Mon, May 30, 2005 - Page 11 News List

Tales told by Fortune 500 `comeback kids'

NOT FINISHED YET Carly Fiorina was forced to resign in February in one of the most widely chronicled dismissals in corporate history, and is eager to get back to work. But what are her chances of landing another job running a Fortune 500 company?

NY TIMES NEWS SERVICE

Carly Fiorina delivers a speech during a visit to the Hewlett-Packard's factory in Barueri, Brazil, in August 2004. Fiorina was being considered to head the World Bank, the New York Times said in March.

PHOTO: AFP

When Carly Fiorina, Hewlett-Packard's former chief executive, gave a long-planned commencement speech this month at North Carolina Agricultural and Technical State University, she commiserated a bit with the graduating students who were starting to look for jobs.

"I've been working on my resume," she said. "I've been lining up my references. I bought a new interview suit."

Clearly, Fiorina, who was forced to resign in February in one of the most widely chronicled dismissals in corporate history, is eager to get back to work. But what are her chances of landing another job running a Fortune 500 company?

She can certainly take heart from the examples of others. America, after all, is the land of self-reinvention. Consider Donald Trump, who has weathered crushing debts and bankruptcy to become perhaps the nation's best-known businessman.

Or Steve Jobs, who was booted from Apple Computer as its fortunes flagged, went off to found the successful computer animation studio Pixar and then was invited back to Apple, where he is leading its renaissance.

Even being convicted of a crime need not be a career-stopper. Martha Stewart, most famously, seems to have survived time in prison for having lied to government investigators looking into a stock trade. She returned to her company last March as shareholders applauded.

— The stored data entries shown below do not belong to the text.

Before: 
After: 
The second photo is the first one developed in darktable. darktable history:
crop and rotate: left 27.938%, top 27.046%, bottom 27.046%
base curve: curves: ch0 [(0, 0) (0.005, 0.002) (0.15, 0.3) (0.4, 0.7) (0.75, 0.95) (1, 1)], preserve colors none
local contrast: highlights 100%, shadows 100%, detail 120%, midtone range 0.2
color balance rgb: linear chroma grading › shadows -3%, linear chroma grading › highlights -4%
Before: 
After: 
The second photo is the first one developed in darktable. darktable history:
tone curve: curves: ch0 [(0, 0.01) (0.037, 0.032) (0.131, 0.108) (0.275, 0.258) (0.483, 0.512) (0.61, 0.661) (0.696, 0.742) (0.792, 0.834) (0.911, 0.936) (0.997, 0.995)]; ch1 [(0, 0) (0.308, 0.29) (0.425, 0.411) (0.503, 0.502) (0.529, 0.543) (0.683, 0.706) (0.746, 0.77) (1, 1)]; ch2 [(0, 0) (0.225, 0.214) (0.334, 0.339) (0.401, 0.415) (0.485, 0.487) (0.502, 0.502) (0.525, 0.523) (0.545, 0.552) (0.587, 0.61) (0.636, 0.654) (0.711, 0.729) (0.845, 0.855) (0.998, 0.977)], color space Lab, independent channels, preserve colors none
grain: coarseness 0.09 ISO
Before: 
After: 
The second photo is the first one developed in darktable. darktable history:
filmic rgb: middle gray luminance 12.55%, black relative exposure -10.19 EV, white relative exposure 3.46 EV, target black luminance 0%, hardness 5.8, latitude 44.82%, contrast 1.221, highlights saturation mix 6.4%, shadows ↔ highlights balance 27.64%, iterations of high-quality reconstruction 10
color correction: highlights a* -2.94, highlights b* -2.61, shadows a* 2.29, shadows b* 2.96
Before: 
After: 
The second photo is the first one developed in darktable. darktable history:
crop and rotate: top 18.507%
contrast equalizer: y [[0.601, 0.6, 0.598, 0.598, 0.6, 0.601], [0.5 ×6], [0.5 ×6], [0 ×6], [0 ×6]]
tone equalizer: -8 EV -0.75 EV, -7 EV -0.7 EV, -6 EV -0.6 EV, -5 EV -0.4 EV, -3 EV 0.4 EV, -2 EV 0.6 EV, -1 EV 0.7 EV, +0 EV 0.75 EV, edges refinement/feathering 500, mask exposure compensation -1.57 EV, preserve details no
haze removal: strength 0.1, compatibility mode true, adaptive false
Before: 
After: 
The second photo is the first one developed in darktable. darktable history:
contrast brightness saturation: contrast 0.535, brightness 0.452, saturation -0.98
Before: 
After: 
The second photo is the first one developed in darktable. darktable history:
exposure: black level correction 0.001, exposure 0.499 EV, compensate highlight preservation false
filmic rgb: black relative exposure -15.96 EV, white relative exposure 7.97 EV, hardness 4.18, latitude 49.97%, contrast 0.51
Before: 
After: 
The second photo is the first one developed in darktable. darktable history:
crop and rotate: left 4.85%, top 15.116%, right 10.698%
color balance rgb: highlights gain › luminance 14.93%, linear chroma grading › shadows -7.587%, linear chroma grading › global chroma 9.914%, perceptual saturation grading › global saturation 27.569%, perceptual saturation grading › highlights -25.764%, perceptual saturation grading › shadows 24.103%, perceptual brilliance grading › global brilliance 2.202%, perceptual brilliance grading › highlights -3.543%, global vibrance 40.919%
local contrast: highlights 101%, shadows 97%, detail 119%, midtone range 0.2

But for all the success stories, corporate comebacks are by no means easy. In fact, a 1999 study of chief-executive turnover at the 1,000 largest American companies by market capitalization found that fewer than half of the CEOs dismissed for negative reasons had returned to leadership roles. The study also included executives dismissed in the wake of mergers and for other reasons.

"There is a cloud that hangs over you," said Jeffrey Sonnenfeld, an associate dean at the Yale School of Management, who wrote the study with Andrew Ward, a professor of management at the University of Georgia.

"People are fearful of being associated with failure. You have to overcome that fear, and it is very difficult."

And the odds have become only longer since then. Corporate scandals of the last few years, and the governance and disclosure laws enacted in response, have made it more difficult for former chiefs to rebound.

"Corporate boards are more acutely aware of their responsibilities for oversight than ever," particularly after the passage of the Sarbanes-Oxley anticorruption law, Ward said, "and they are more accountable to shareholders, so in turn they are holding chief executives more responsible."

Boards are also less eager to take chances or to give an unemployed CEO the benefit of the doubt about previous performance. In the past, boards "thought of the company as a sports team that had had a bad run," Ward said. "They viewed the chief executive as the coach who, over the long term, had had a good record, and so they were willing to give him another chance," he added. "Now the hurdle is higher. The board is looking much more at the specifics of what happened in that particular case."

Nevertheless, executives can and do beat the odds. Some succeed by dint of their optimism, experts say, others by the skills that took them to the top in the first place. A few use connections made over the years. Often, they attain their goals simply because they refuse to give up.